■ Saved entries
Segment Open

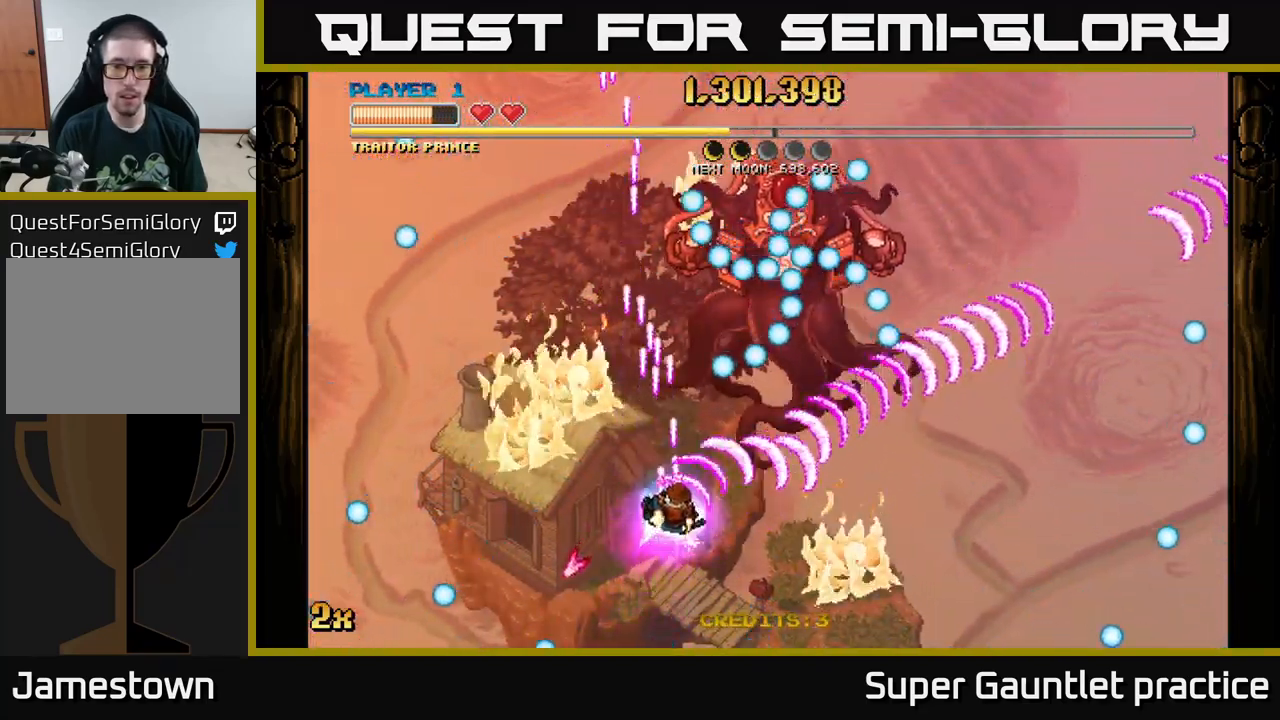
{"buttons": ["A"], "left_stick": "down-left", "events": [[133, "X", "up"], [150, "left_stick", "down-right"], [500, "left_stick", "down-left"]]}
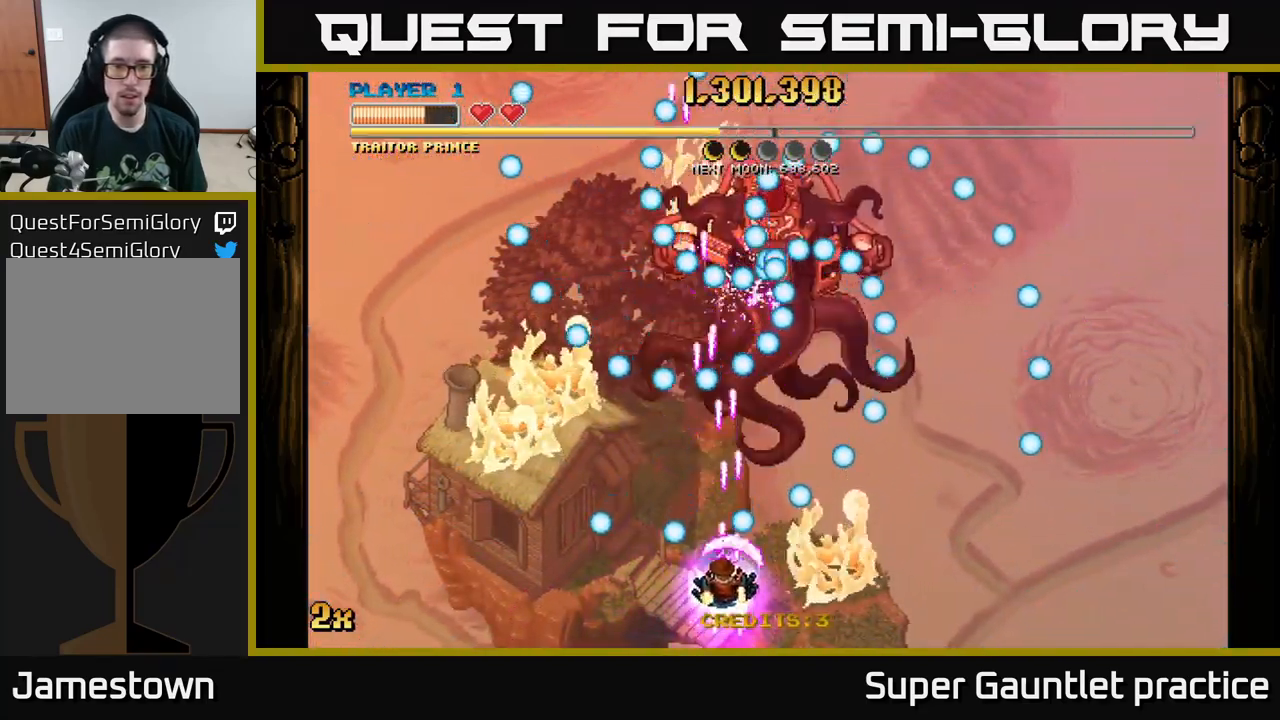
{"buttons": ["A"], "left_stick": "center", "events": [[133, "left_stick", "up-left"], [250, "left_stick", "down-right"], [483, "left_stick", "center"]]}
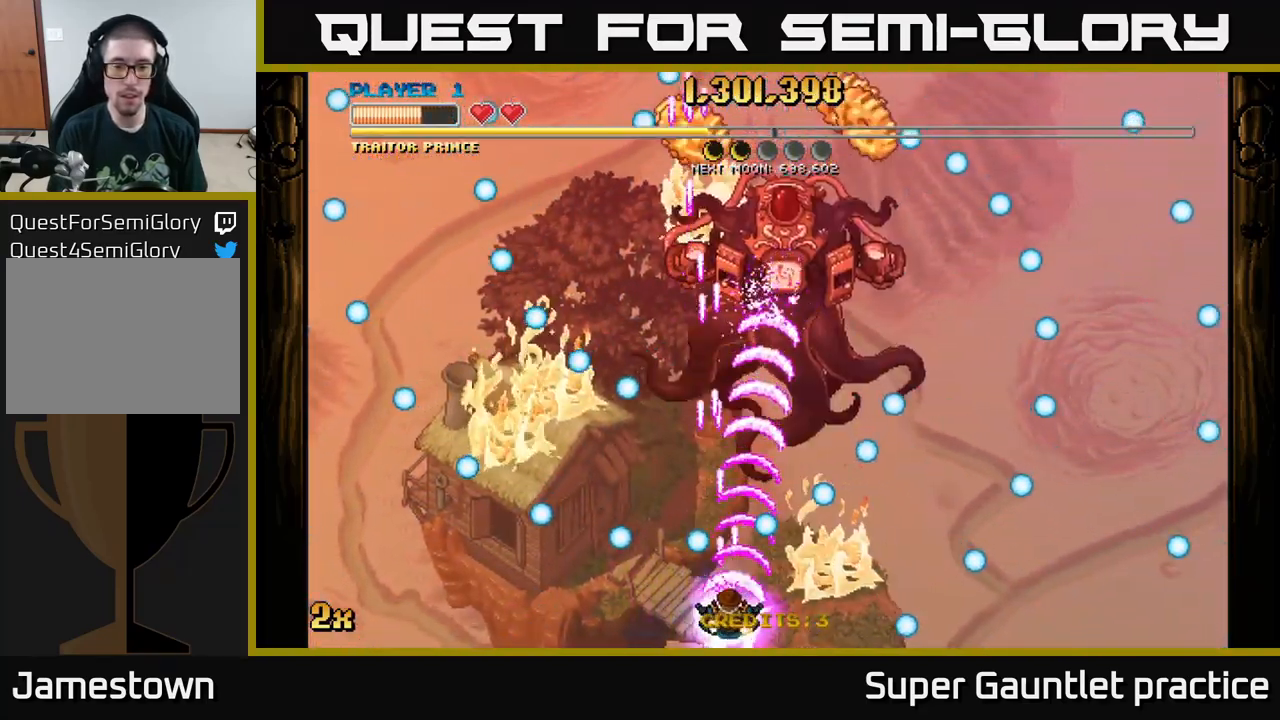
{"buttons": ["A"], "left_stick": "down-right", "events": [[33, "left_stick", "up-left"], [83, "left_stick", "up"], [333, "left_stick", "down-right"]]}
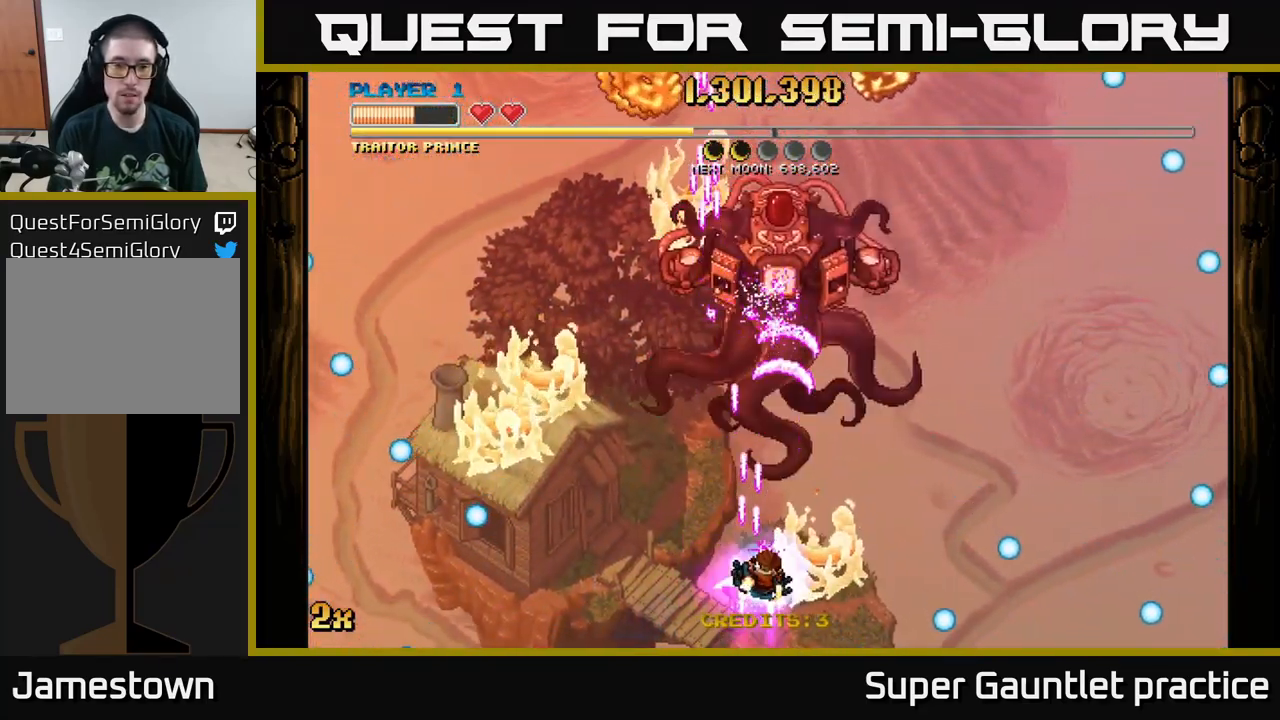
{"buttons": ["A"], "left_stick": "down", "events": [[67, "left_stick", "up"], [133, "X", "down"], [284, "X", "up"], [400, "left_stick", "down"]]}
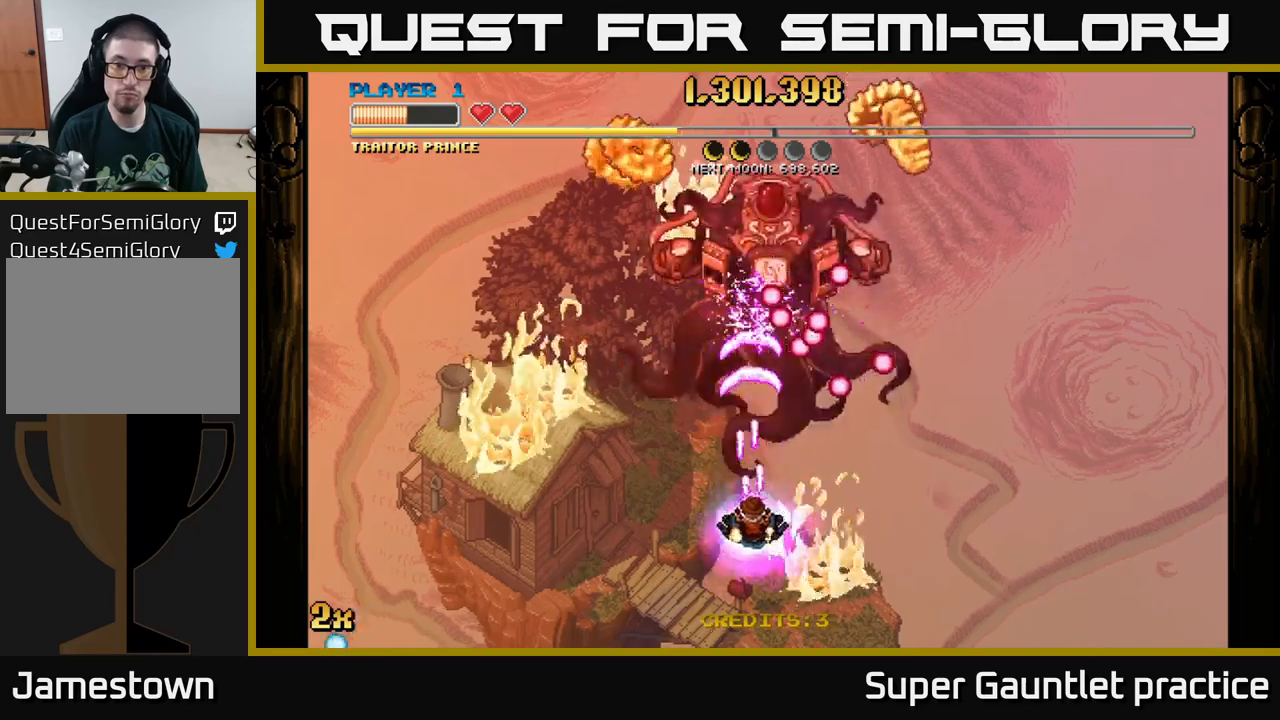
{"buttons": ["A"], "left_stick": "up-left", "events": [[117, "left_stick", "up-left"], [367, "left_stick", "up"], [467, "left_stick", "up-left"]]}
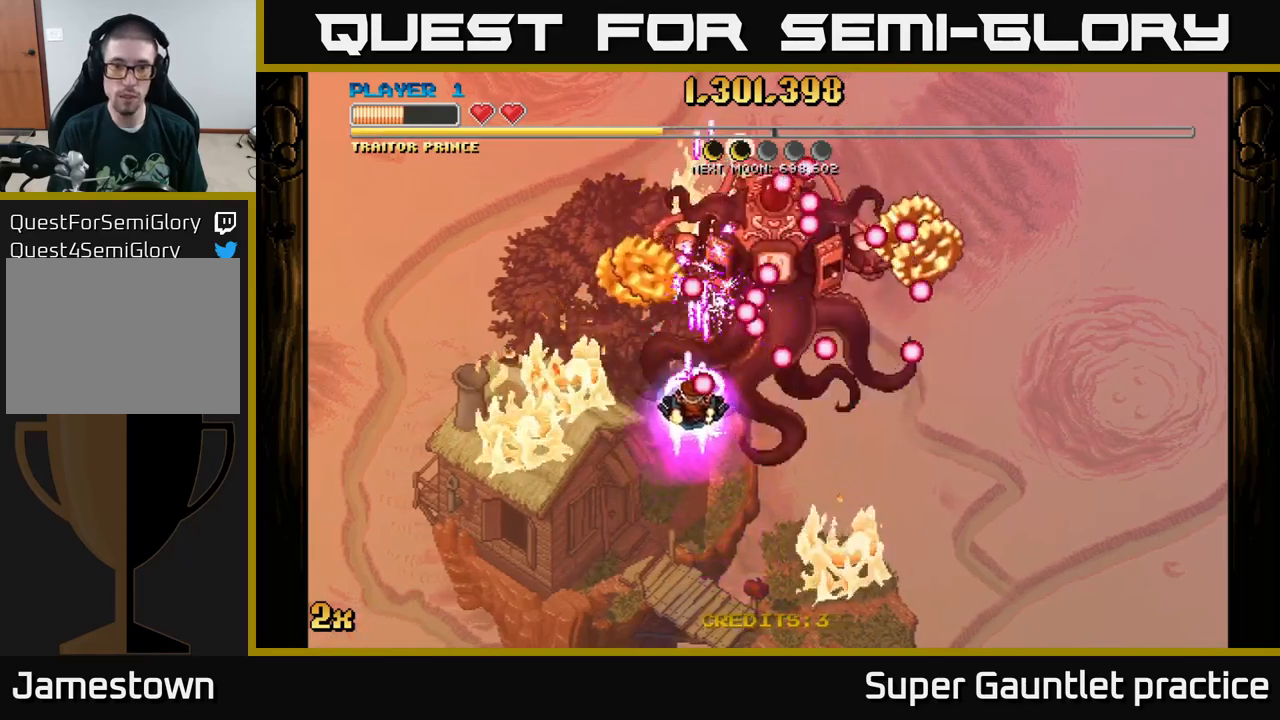
{"buttons": [], "left_stick": "center", "events": [[184, "left_stick", "down-left"], [250, "left_stick", "down"], [367, "left_stick", "down-right"], [467, "A", "up"], [484, "left_stick", "center"]]}
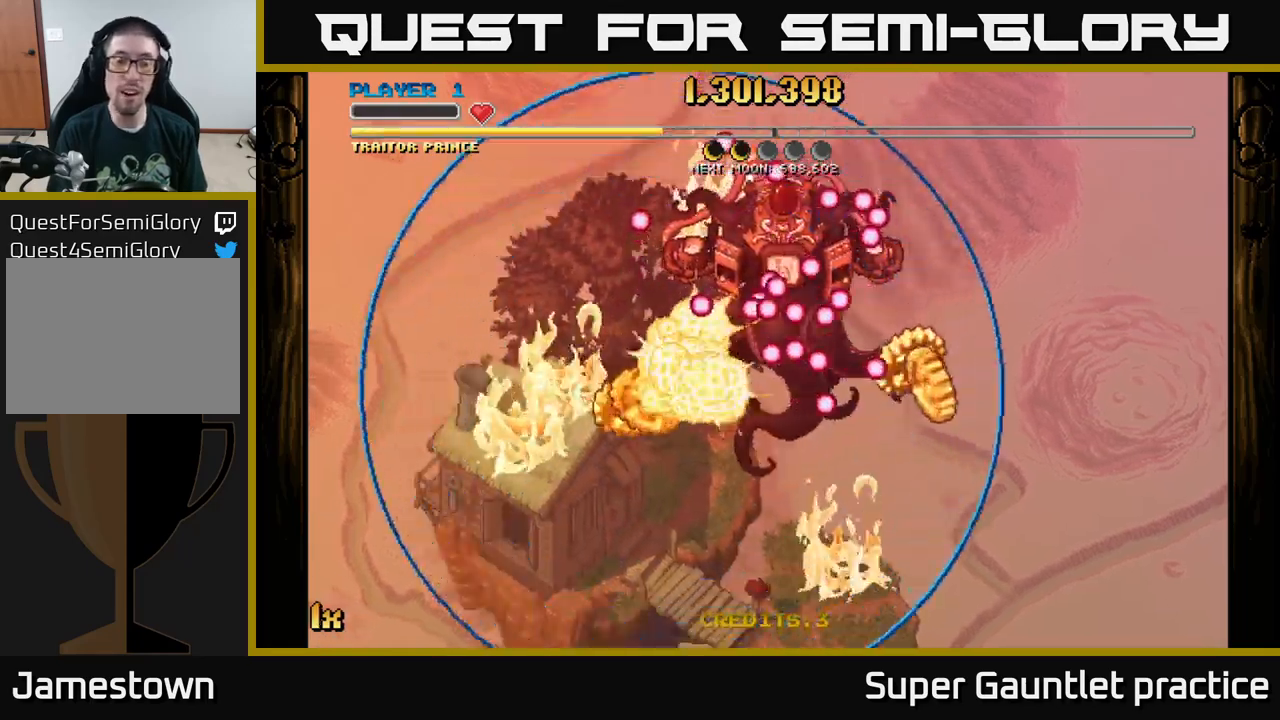
{"buttons": ["A"], "left_stick": "down-left", "events": [[50, "A", "down"], [50, "left_stick", "down"], [284, "left_stick", "down-left"]]}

Segment Closed

■ WHAT YOU HAVE TO DO
Above are the records; return them exactly, minus the pictures.

■ RESPONSE
{"buttons": ["A"], "left_stick": "down-left", "events": [[133, "X", "up"], [150, "left_stick", "down-right"], [500, "left_stick", "down-left"]]}
{"buttons": ["A"], "left_stick": "center", "events": [[133, "left_stick", "up-left"], [250, "left_stick", "down-right"], [483, "left_stick", "center"]]}
{"buttons": ["A"], "left_stick": "down-right", "events": [[33, "left_stick", "up-left"], [83, "left_stick", "up"], [333, "left_stick", "down-right"]]}
{"buttons": ["A"], "left_stick": "down", "events": [[67, "left_stick", "up"], [133, "X", "down"], [284, "X", "up"], [400, "left_stick", "down"]]}
{"buttons": ["A"], "left_stick": "up-left", "events": [[117, "left_stick", "up-left"], [367, "left_stick", "up"], [467, "left_stick", "up-left"]]}
{"buttons": [], "left_stick": "center", "events": [[184, "left_stick", "down-left"], [250, "left_stick", "down"], [367, "left_stick", "down-right"], [467, "A", "up"], [484, "left_stick", "center"]]}
{"buttons": ["A"], "left_stick": "down-left", "events": [[50, "A", "down"], [50, "left_stick", "down"], [284, "left_stick", "down-left"]]}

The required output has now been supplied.